> **Exercise objective**: Tally up every line in the records beneath that has "used", and write down only the total.

Segment Start: Listed entries

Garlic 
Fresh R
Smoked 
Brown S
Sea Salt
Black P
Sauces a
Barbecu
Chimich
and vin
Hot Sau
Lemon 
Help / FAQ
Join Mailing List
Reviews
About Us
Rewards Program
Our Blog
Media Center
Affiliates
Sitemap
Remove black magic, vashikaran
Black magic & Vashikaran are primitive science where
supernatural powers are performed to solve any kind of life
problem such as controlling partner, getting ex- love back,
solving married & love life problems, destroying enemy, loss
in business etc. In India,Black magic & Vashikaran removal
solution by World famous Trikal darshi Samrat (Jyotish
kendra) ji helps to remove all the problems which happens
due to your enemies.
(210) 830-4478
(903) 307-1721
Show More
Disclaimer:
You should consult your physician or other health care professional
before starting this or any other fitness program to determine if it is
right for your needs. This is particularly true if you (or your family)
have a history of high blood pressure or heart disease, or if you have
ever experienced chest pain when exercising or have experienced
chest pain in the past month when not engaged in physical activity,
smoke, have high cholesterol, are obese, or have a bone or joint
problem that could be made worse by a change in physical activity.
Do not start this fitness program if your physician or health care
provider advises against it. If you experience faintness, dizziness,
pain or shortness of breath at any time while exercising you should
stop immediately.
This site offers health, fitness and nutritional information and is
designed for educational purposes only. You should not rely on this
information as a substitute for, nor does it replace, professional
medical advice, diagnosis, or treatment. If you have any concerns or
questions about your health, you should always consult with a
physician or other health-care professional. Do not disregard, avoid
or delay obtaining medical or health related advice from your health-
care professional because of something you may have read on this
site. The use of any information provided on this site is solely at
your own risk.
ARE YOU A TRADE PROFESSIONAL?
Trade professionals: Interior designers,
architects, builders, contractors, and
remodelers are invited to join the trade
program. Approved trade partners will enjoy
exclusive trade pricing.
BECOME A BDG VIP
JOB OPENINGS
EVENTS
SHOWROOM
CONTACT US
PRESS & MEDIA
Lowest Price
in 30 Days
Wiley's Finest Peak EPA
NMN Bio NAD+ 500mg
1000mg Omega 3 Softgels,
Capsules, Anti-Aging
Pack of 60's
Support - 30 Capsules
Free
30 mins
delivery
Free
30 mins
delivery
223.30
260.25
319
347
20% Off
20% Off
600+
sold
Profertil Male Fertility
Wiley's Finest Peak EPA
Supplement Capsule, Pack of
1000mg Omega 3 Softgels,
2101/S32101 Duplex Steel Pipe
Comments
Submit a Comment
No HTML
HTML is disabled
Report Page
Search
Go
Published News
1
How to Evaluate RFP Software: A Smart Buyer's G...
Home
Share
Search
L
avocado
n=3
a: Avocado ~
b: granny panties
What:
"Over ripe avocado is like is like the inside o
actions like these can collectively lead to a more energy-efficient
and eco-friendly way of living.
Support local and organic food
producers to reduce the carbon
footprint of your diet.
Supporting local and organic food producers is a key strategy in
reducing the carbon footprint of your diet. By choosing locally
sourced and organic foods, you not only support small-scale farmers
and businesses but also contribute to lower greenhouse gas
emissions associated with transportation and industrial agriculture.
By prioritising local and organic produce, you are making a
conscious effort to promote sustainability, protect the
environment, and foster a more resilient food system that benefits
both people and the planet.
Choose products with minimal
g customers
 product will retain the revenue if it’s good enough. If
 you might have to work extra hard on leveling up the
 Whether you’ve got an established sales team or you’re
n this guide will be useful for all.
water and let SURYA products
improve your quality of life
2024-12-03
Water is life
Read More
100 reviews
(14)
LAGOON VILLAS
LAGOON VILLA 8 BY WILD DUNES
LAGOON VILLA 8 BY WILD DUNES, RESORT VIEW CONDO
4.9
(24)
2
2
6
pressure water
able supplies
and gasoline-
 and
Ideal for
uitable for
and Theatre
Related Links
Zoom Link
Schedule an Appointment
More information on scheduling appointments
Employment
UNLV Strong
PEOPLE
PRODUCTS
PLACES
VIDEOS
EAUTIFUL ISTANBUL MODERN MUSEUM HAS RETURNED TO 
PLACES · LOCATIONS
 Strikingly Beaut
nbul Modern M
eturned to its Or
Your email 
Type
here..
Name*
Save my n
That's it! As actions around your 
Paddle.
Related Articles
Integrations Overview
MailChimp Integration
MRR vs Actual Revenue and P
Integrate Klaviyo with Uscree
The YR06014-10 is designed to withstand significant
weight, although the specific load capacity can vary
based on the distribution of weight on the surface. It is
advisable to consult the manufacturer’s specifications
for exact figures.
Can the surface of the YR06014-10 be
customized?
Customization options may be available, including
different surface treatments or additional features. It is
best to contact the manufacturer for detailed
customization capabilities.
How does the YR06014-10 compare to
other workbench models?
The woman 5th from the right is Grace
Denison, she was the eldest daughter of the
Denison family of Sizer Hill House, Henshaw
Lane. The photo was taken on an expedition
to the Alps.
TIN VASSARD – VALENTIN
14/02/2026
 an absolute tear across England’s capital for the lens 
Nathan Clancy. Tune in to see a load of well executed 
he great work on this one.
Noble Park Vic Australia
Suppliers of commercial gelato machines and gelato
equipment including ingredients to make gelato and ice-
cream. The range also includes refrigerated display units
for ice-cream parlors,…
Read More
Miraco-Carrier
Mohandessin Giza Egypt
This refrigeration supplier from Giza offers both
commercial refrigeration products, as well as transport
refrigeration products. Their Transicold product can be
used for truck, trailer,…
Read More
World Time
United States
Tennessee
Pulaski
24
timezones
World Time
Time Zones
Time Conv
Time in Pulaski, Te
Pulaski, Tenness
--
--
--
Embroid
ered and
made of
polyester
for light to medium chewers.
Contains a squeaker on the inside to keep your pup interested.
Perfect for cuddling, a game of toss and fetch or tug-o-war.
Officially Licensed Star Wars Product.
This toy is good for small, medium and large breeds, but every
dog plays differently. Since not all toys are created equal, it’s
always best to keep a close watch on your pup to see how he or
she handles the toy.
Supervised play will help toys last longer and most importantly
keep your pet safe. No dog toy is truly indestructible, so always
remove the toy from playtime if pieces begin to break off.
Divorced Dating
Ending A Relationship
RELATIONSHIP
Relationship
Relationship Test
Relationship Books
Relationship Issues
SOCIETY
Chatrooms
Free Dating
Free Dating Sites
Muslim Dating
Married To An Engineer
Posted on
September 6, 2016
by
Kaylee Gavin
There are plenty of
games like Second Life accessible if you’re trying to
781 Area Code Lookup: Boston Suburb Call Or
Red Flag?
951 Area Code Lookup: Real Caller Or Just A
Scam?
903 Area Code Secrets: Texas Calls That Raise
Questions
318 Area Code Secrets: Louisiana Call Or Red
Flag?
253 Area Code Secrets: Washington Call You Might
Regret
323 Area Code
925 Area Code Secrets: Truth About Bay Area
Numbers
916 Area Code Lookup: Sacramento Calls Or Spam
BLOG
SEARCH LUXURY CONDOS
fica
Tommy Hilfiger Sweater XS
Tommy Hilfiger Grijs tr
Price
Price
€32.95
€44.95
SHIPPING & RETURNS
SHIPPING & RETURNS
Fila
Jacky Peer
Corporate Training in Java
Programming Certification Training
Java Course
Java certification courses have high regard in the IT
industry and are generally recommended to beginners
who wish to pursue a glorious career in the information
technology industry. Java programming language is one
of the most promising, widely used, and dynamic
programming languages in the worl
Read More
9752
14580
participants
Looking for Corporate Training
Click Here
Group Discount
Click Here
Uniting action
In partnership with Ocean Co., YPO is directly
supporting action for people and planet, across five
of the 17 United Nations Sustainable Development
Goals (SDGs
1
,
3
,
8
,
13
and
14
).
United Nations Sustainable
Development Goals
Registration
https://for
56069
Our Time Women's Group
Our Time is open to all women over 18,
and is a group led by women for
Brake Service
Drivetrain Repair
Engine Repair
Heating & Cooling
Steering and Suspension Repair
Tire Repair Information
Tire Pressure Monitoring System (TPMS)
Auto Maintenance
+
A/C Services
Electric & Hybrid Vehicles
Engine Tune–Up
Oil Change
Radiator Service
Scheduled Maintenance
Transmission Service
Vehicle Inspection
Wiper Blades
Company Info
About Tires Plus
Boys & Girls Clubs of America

Segment End: Listed entries

> **Your response**: 2